Him: "I don't like to take drugs. Like, of any kind."
Me: "What about Tylenol?"
Him: "Well, I'll take Advil."
On the way home, I deleted his numbers from my cell phone. God bless modern technology, when a person can be obliterated from your life with the press of a button. I wonder if he's deleted me, that crazy girl he went out with twice. He talked too much anyway.
When we were kids, my brother and I would have burping contests. I don't know why it took me so long to figure out that he was an unbeatable adversary. After all, he was eighteen months older than me, and so he'd had a year and a half more practice at being really disgusting. He could list all of the vowels in one long belch. "AEIOU," he'd burp, in a proud, triumphant grunt. It was hilarious and impressive. When he felt really ambitious, he'd aim for the whole alphabet, consonants and all. He never got past "H," I don't think.
Got a call yesterday from a friend who talks so quickly, he exhausts me. I waited a full day to return the call,then silently reproached myself for being so intolerant of someone so dear to me. I wonder how he does it, though. Does he know how fast he's going, and for how long? I hung up the phone and rushed out the door, late – as usual – for my hair appointment. There, things seem to have returned to normal – friendly, affectionate -- with the boy who, just a week ago, gave me the "I fucked you over" hug.
I spent the day with my mother, who is almost a transformed person in the wake of this bullshit with Bob. Still somewhat manic, but not as crabby. It was strange to see Bob, but he looked good and we had a warm embrace when I arrived. I tried not to walk on eggshells, but the room was, after all, cluttered with them. The diploma for my M.A. had arrived in the mail, and I was surprised by how proud I felt holding it in my hands. More surprising was how genuinely proud Susan seemed. Have we broken new ground?
"Now I lay me down to sleep…" I used to recite it to myself as a child as I rubbed the soft pillowcase between my thumb and forefinger. "I pray the Lord my soul to keep…" We didn't have "religion" in my house, but I knew what it meant to pray. It was like wishing on an eyelash before Mom blew it from the palm of her hand. "If I should die before I wake…." I'd say my little prayer for life, peace, safety. There was plenty to fear. "I pray the Lord my soul to take." There still is.

- Short problem 1
Copy the part of the diary excerpt that starts at "On the way home, I" and ends at "too much anyway.".
- Short problem 2
List, in order, each line of the bedtime prayer that the diary excerpt quotes.
- Short problem 3
For each statement, decide whether the diary excerpt supports it. Answer yes or no, and quote the words that decide it.
(a) The writer's brother was eighteen months older than the writer.
(b) The writer returned the fast-talking friend's call on the same day it came in.
(c) The writer's childhood home practiced religion.

- Records supplied
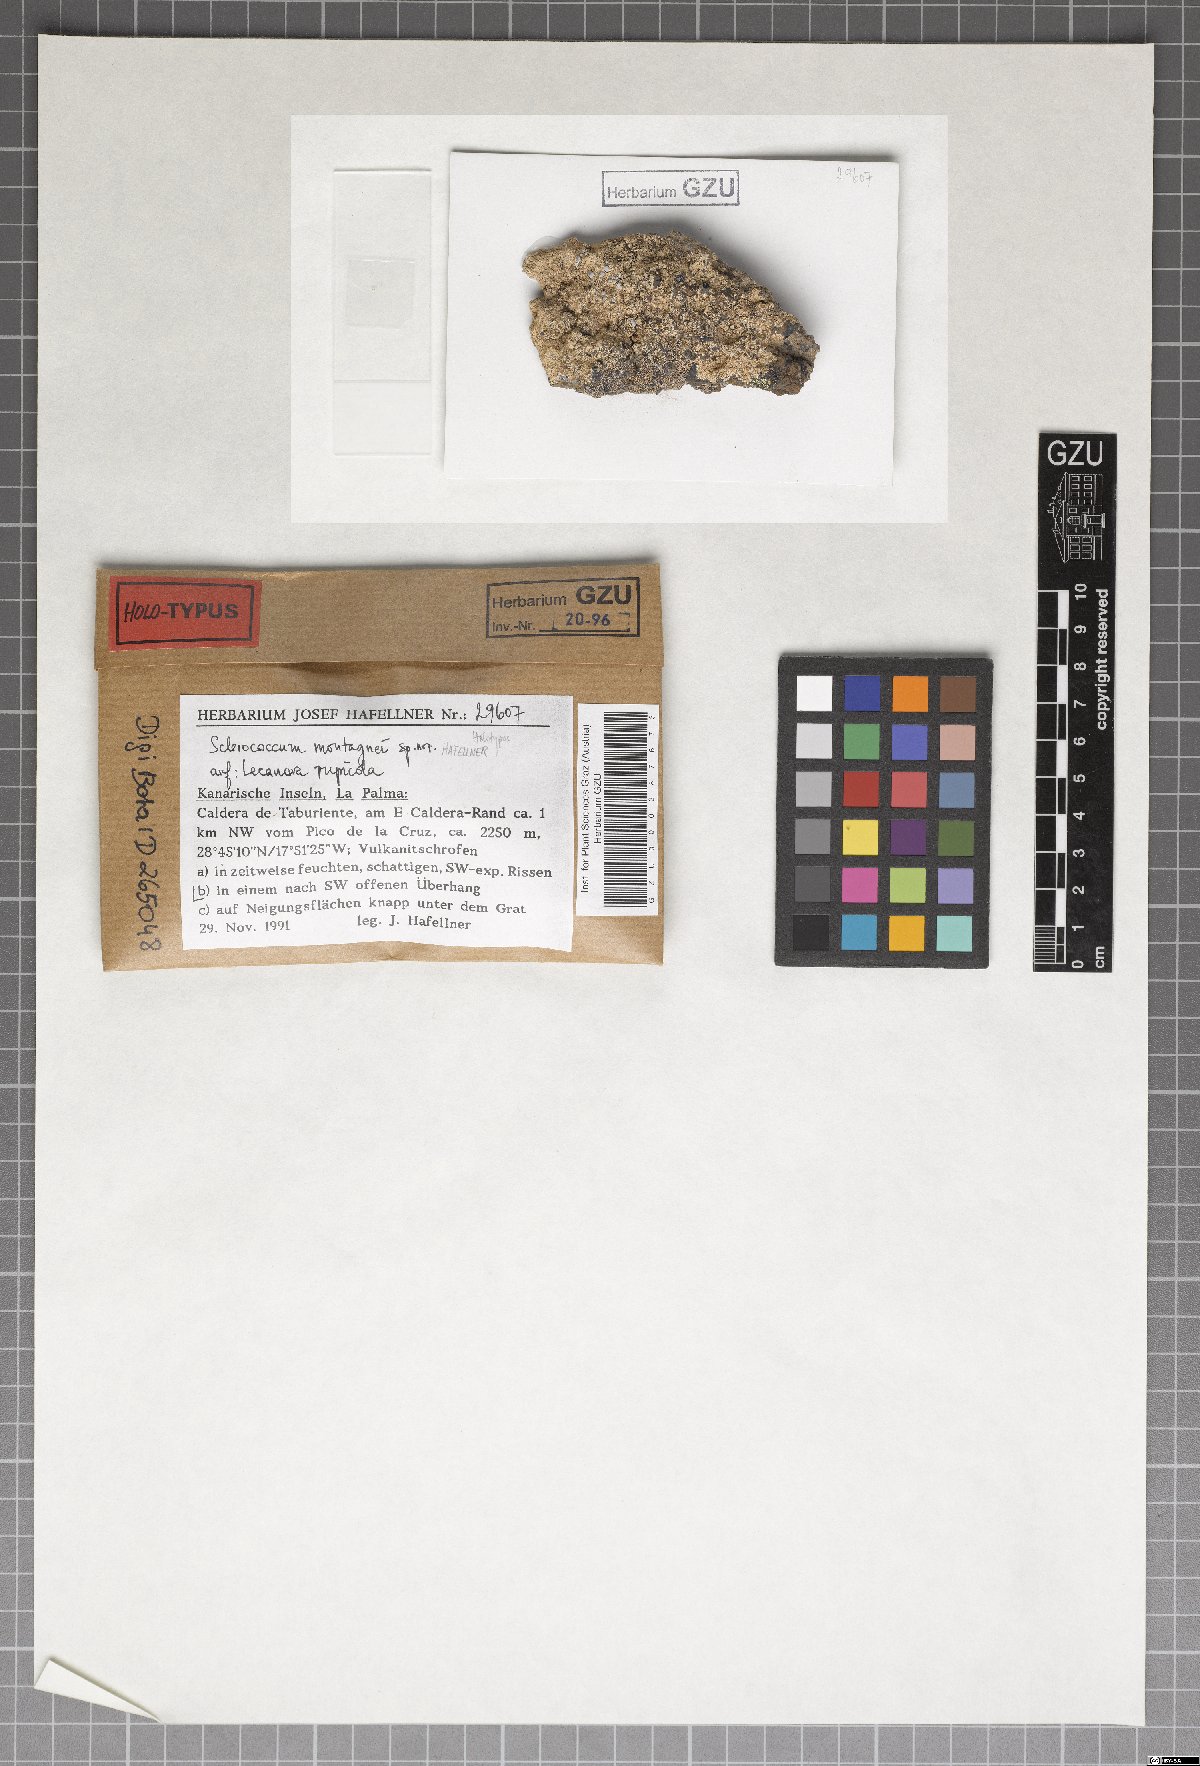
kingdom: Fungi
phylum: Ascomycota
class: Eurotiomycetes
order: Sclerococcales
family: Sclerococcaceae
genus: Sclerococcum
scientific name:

---

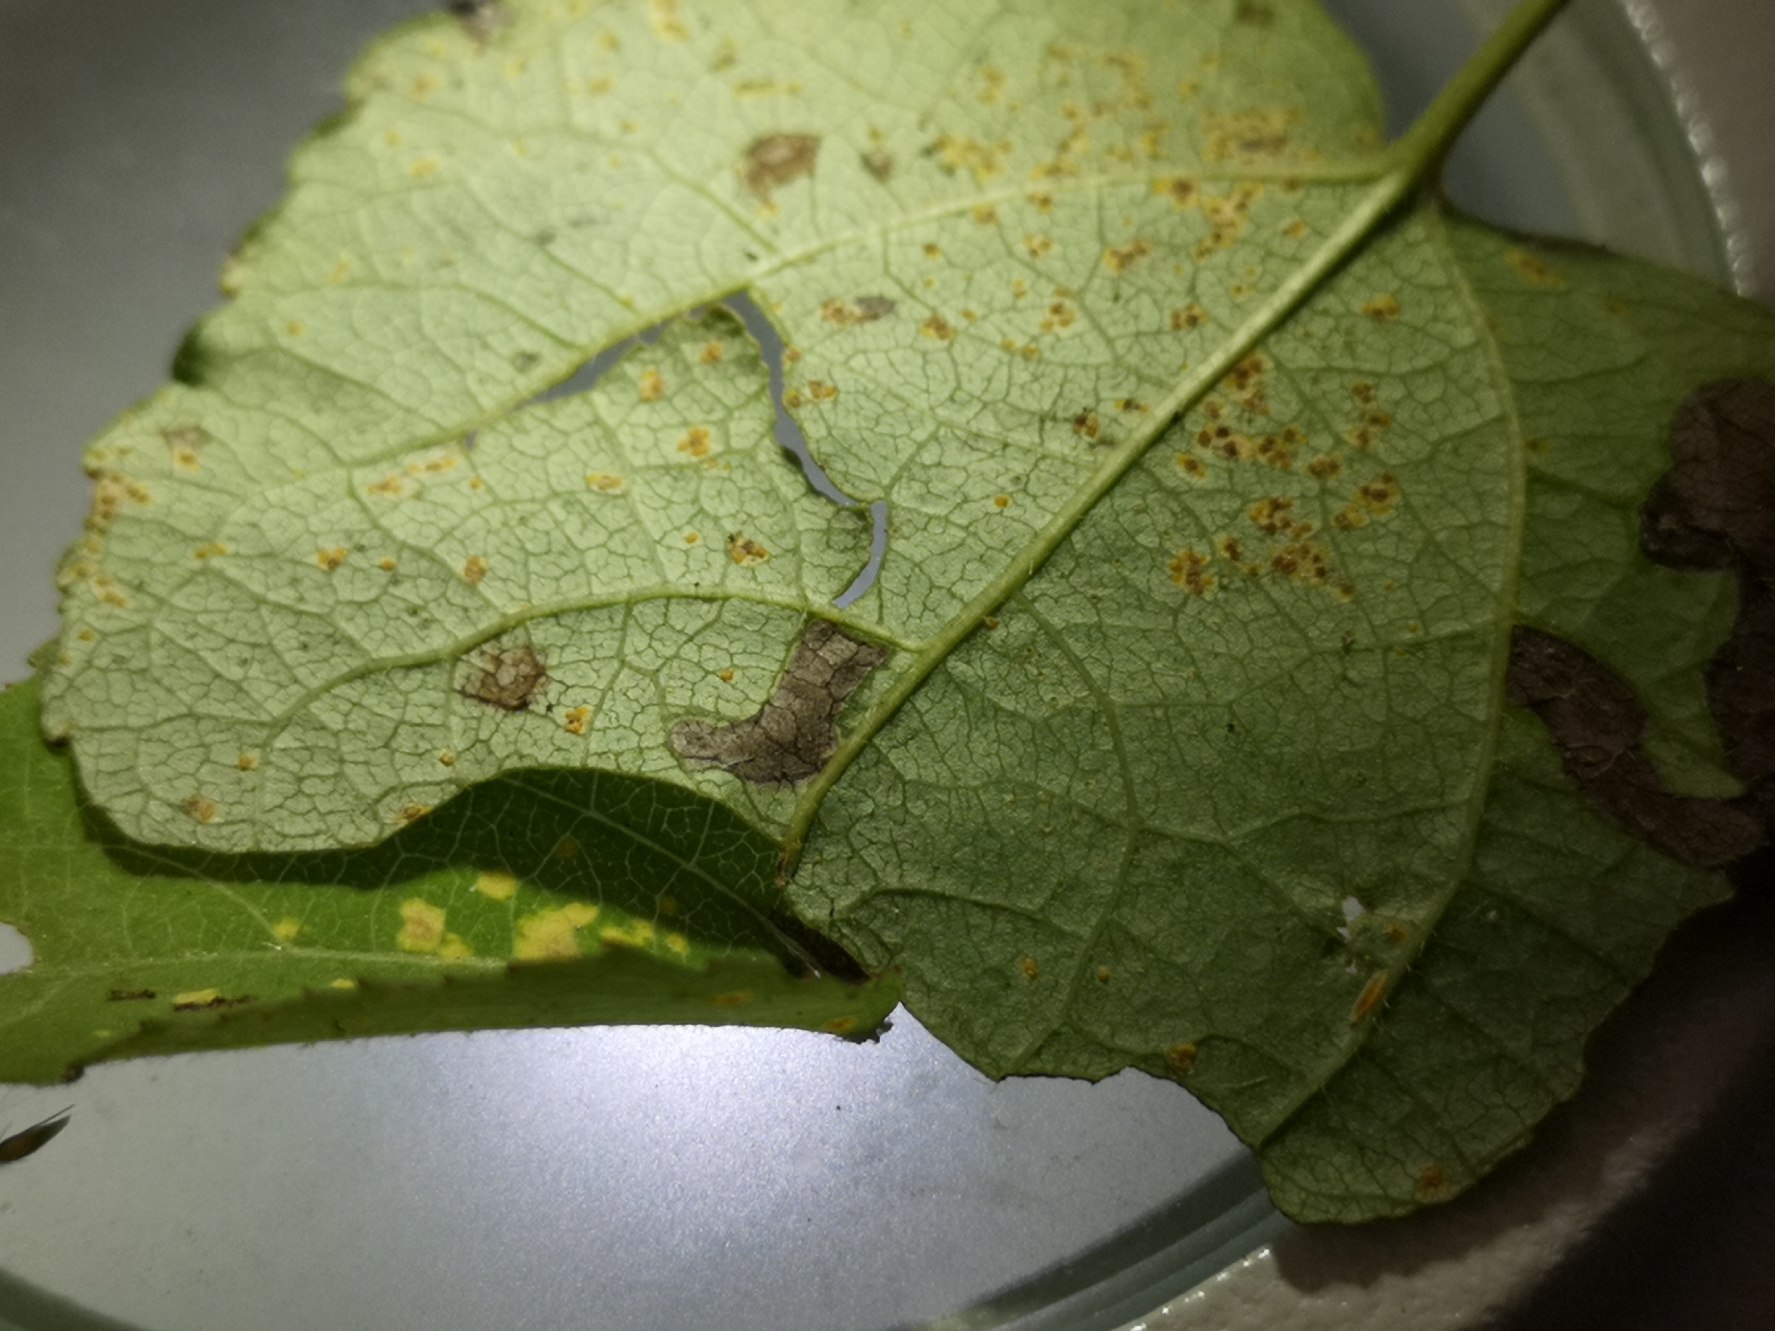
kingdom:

- Task output 1
On the way home, I deleted his numbers from my cell phone. God bless modern technology, when a person can be obliterated from your life with the press of a button. I wonder if he's deleted me, that crazy girl he went out with twice. He talked too much anyway.

- Task output 2
1. "Now I lay me down to sleep…"
2. "I pray the Lord my soul to keep…"
3. "If I should die before I wake…."
4. "I pray the Lord my soul to take."

- Task output 3
(a) Yes: "he was eighteen months older than me"
(b) No: "I waited a full day to return the call"
(c) No: "We didn't have "religion" in my house"